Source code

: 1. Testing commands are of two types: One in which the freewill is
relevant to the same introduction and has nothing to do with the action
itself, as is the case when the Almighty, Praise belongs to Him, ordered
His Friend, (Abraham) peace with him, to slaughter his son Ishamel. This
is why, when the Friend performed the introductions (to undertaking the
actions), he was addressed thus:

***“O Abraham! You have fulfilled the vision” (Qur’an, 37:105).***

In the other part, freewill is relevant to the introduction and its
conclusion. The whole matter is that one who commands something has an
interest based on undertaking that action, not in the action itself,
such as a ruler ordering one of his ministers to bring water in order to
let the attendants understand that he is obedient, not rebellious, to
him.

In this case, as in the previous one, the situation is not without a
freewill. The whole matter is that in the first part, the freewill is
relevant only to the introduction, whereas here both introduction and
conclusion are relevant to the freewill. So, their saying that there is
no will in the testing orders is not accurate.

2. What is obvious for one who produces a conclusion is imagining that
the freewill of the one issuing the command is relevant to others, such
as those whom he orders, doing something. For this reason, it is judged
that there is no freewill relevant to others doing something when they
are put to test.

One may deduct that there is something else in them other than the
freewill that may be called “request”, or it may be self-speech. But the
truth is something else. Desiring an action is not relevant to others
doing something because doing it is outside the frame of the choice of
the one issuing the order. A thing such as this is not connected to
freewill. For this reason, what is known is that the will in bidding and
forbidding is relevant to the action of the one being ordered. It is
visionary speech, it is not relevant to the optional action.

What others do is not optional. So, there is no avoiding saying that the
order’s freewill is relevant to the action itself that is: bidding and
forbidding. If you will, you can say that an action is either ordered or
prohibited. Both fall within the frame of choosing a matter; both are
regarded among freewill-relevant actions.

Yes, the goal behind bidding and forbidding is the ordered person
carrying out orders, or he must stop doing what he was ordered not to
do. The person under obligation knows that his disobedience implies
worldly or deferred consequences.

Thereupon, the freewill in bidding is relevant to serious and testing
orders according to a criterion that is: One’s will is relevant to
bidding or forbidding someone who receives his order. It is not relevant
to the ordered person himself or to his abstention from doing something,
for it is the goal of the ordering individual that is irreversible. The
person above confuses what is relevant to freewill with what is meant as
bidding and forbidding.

============

> **Your objective**:
Give only a number: how many lines of the data hold the string "Friend"?

> **Solution to this problem**:
2